DOWNLOAD NOVEL PDF BAHASA INDONESIA HANYA DI Novel Batch

Kimi wa Tsukiyo ni Hikari Kagayaku Volume 1 Chapter 1 Part 5 Bahasa Indonesia

Musim Yang Singkat Serta Perasaan Yang Dingin Part 5

Ibu Mamizu, Ritsu-san, tampak seperti orang yang agak tegas.

Ada suasana tegang tentang dirinya, tetapi pada saat yang sama, ia tampak baik.

Dia memiliki wajah yang sangat cantik, yang membuat kuberpikir, bahwa dia mungkin pernah menjadi seorang yang populer di masa lalu.

Tetapi, tidak ada tanda-tanda bahwa ia mengenakan riasan apa pun, dan meskipun usianya tampaknya masih empat puluhan, namun sebenarnya ia terlihat lebih tua.

“Ah, kau datang lagi hari ini,” katanya.

Hari itu adalah hari kedua ku bertemu dengannya.

Kata-katanya lembut, tetapi ada sesuatu yang menggigit dari cara bicaranya.

Ritsu-san tidak pernah memanggil ku dengan nama ku . Dia selalu memanggilku dengan sebutan “kau.”

Aku merasa bahwa dia tidak terlalu memikirkanku, seseorang yang tidak dia kenal yang tiba-tiba mulai sering mengunjungi kamar rumah sakit putrinya.

“Kalau begitu, aku akan pulang.
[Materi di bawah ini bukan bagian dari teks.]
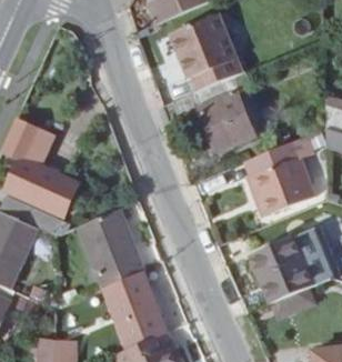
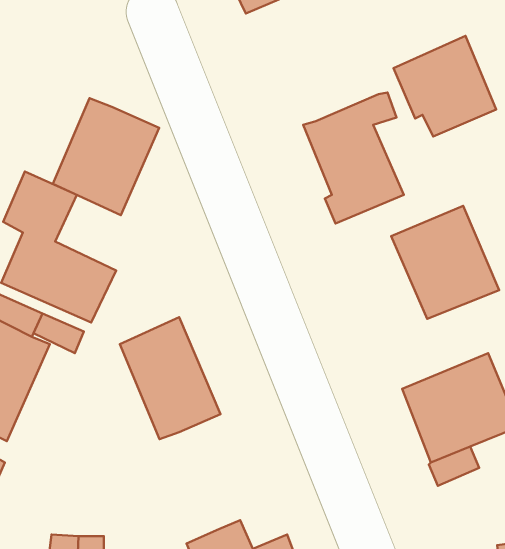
building: [177,28,240,90] -> [394,36,496,137]
building: none -> [53,98,159,215]
building: [117,271,168,342] -> none

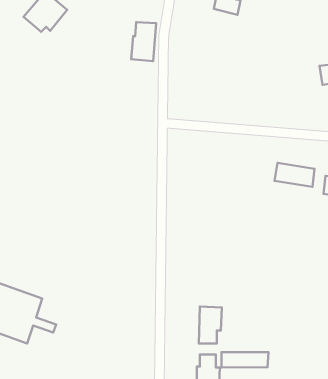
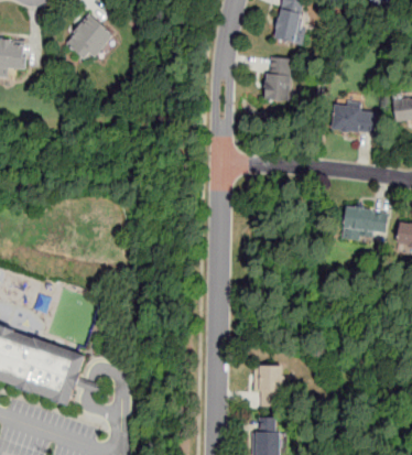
building: [131,22,156,61] -> [263,56,291,99]
building: none -> [333,104,377,131]
building: [221,352,268,367] -> none

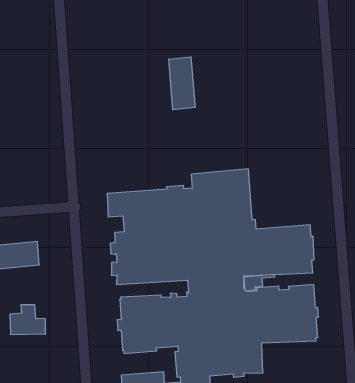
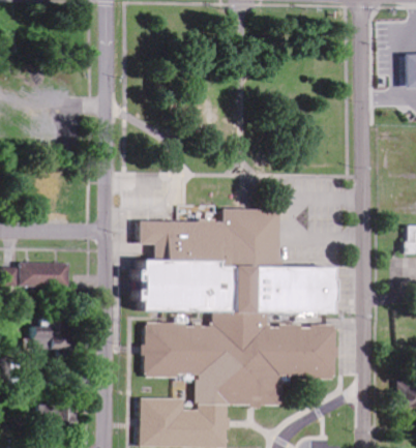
building: [169,57,195,110] -> none

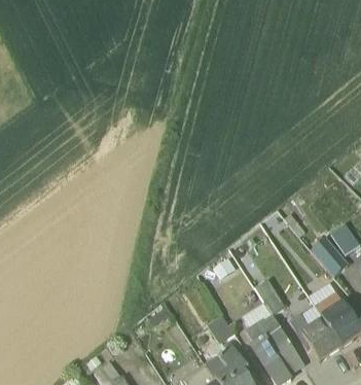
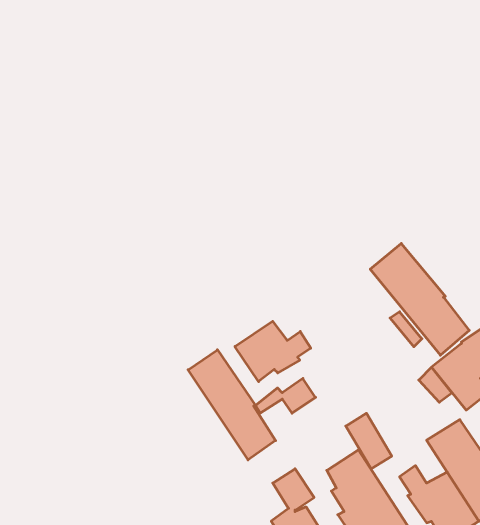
building: none -> [370,243,469,355]
building: none -> [235,321,311,382]
building: none -> [188,350,276,460]

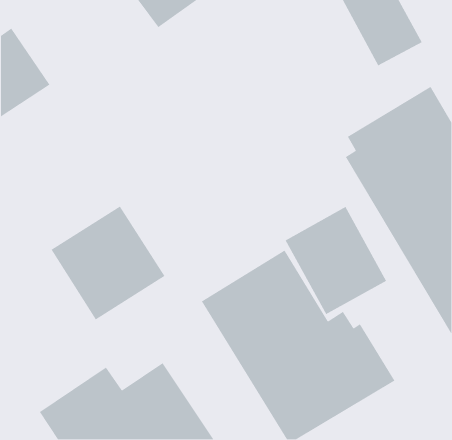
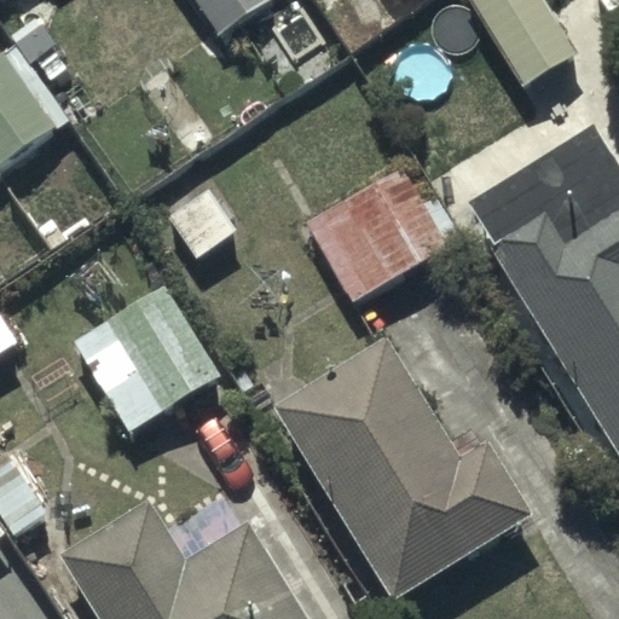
building: none -> [306,164,464,301]
building: [284,206,387,315] -> none

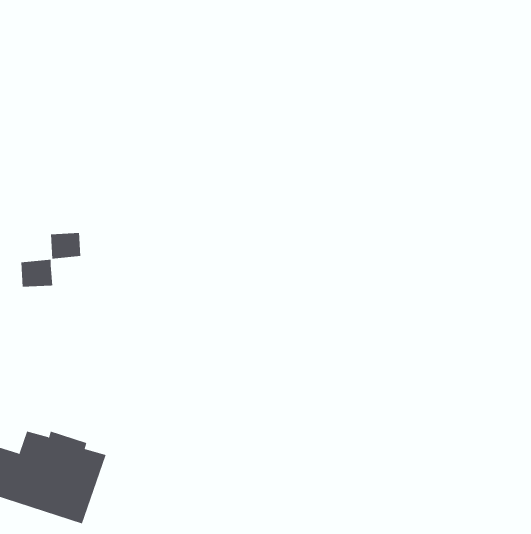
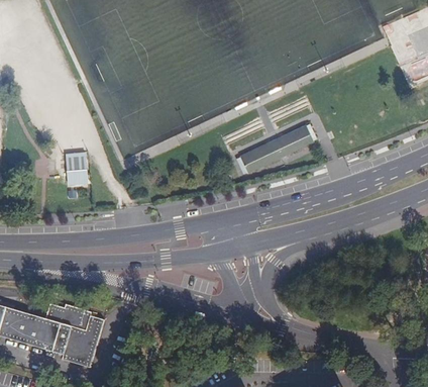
building: none -> [238,124,312,173]
building: [20,259,53,287] -> [64,151,86,170]

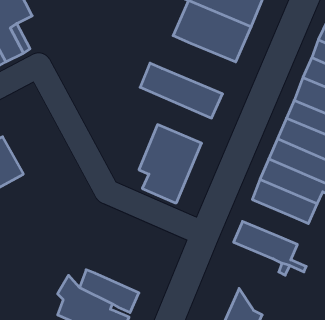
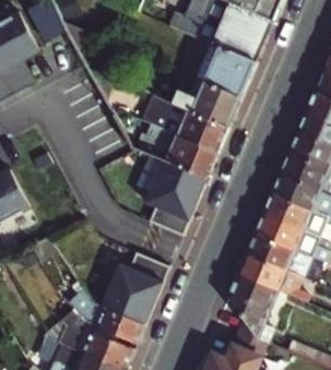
building: none -> [166,76,239,127]
building: none -> [132,120,215,176]
building: none -> [246,231,294,270]
building: none -> [99,251,167,324]
building: none -> [227,274,276,339]

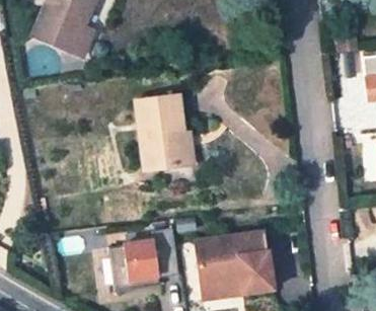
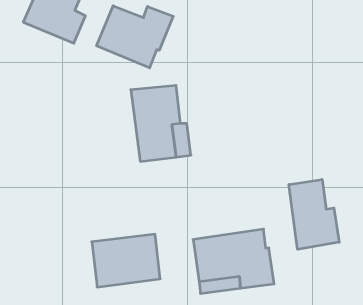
building: none -> [97,6,173,68]
building: none -> [289,179,339,249]

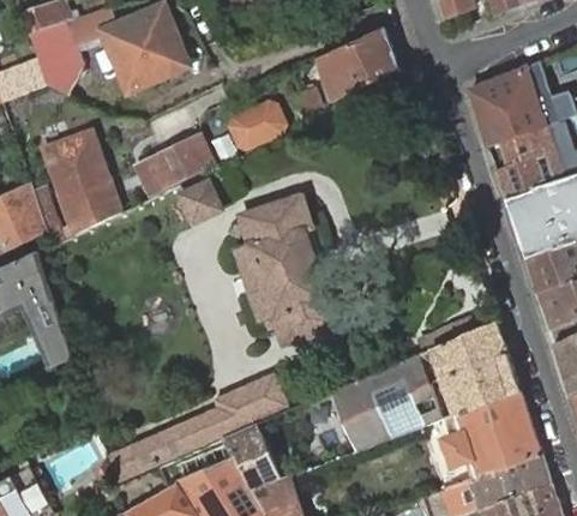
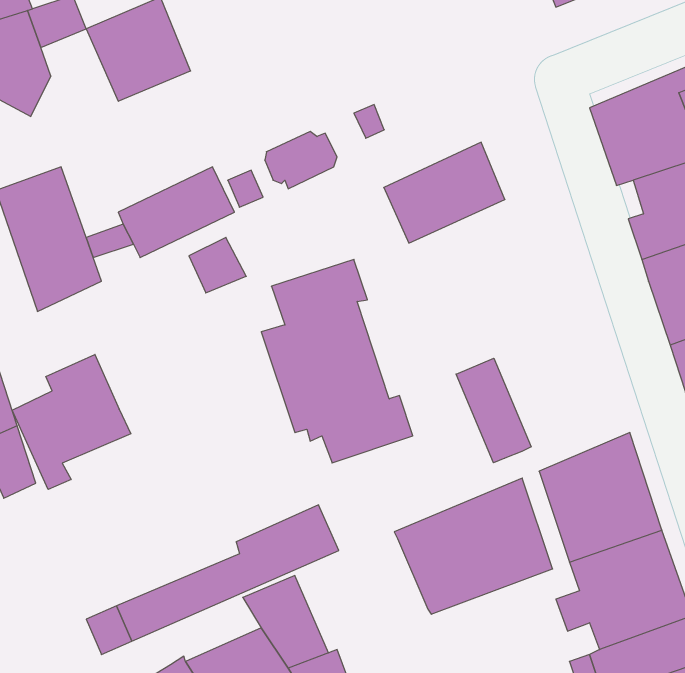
building: [314,28,401,100] -> [384,142,505,243]
building: none -> [12,354,131,489]
building: none -> [456,358,531,463]

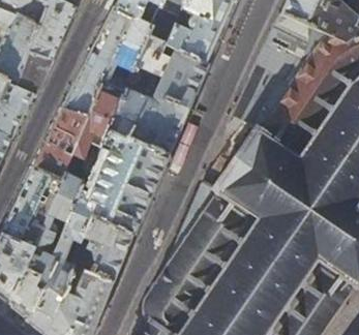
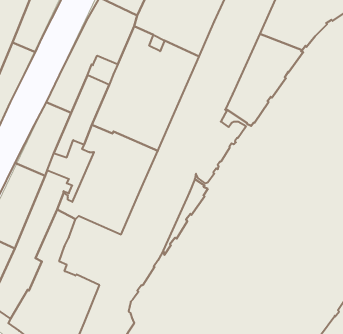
building: [74,218,133,284] -> none

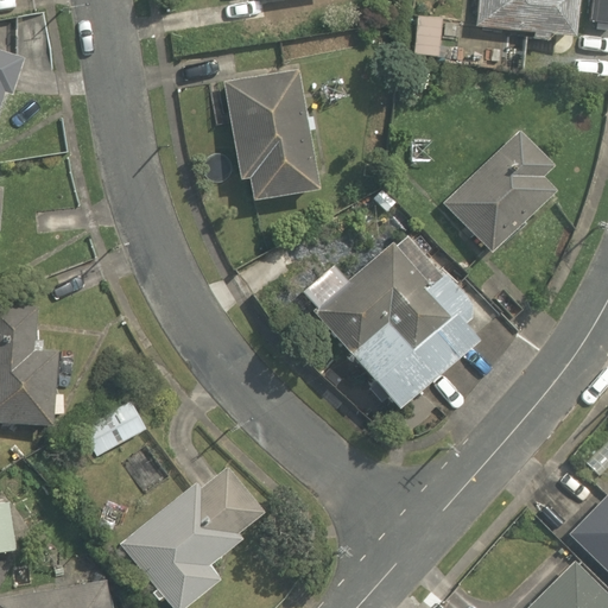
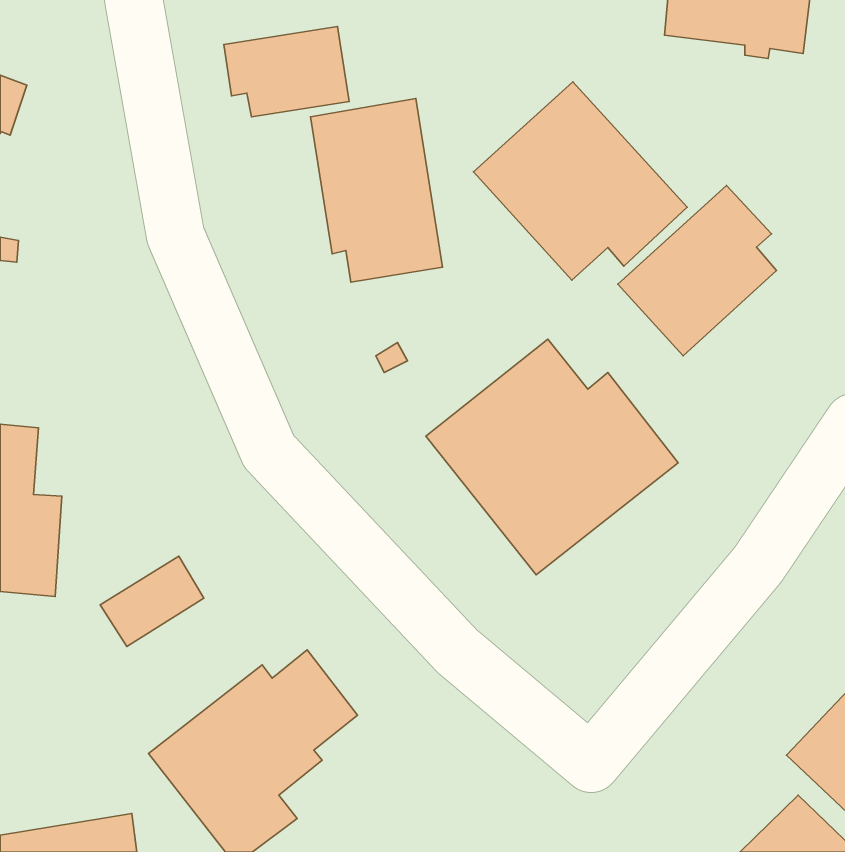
building: none -> [224,26,349,117]
building: none -> [474,82,687,280]

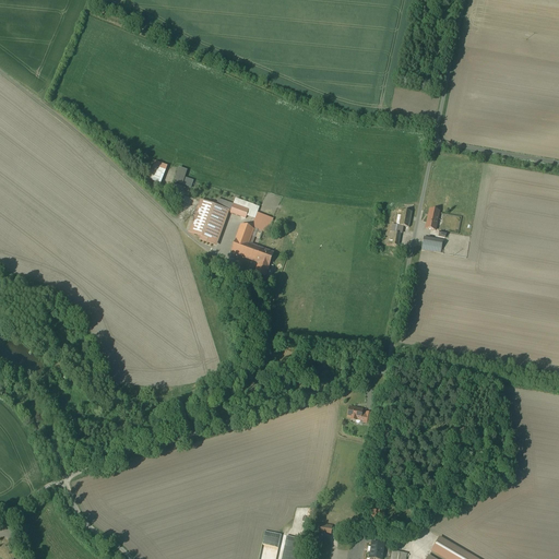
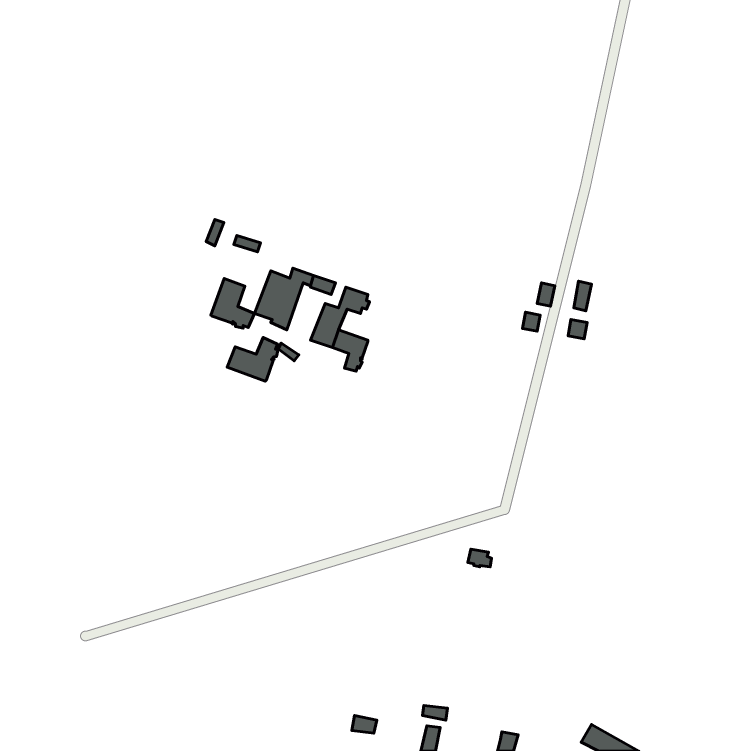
building: none -> [211,278,255,328]
building: none -> [227,337,278,381]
Jangan terlalu bersemangat, pastikan kau tidak membuat keributan,” kata Ritsu-san pada Mamizu dengan nada agak memarahi, lalu meninggalkan ruangan.

“Takuya-kun, ekspresi wajahmu hari ini terlihat agak gelap, ya?” Mamizu berkata sambil menatap wajahku, terdengar sedikit khawatir. “Apa kau baik-baik saja? Apa kau merasa tidak enak badan?”

“Tidak… ini bukan masalah besar,” kataku.

“Apa yang salah?”

“Earphone ku rusak.”

Aku mengeluarkan earphone dari saku dan menunjukkannya kepada Mamizu.

aku sedang mendengarkan musik dalam perjalanan ke rumah sakit ketika earphone itu tersangkut di dahan pohon.

Sekarang, aku hanya bisa mendengar suara nya cuma sebelah.

“Apakah harganya mahal?” Mamizu bertanya.

“Tidak juga,” kata ku.

Tapi earphone itu adalah hadiah ulang tahun yang dibelikan Meiko untukku dengan uang hasil kerja paruh waktu pertamanya di SMA, jadi itu cukup berharga bagiku.

Mamizu mengambil earphone ku dan menatapnya dengan saksama selama beberapa saat. Lalu dia menatapku dengan ekspresi yang terlihat seolah-olah dia baru saja memikirkan ide jahat. “Hei, Takuya-kun.”

“Hmm?”

Dia tidak akan menyarankan sesuatu yang merepotkan lagi, bukan? aku berpikir, menguatkan diri.

“Haruskah kita mencoba melakukan sesuatu yang seharusnya tidak kita lakukan?”

“Sesuatu yang tidak boleh kita lakukan” yang dimaksud Mamizu adalah pergi ke toko di lantai satu rumah sakit. Tampaknya ia dilarang meninggalkan tempat tidurnya. Tetapi alasannya adalah bahwa meskipun demikian, tertangkap tidak akan membuat kami kehilangan nyawa.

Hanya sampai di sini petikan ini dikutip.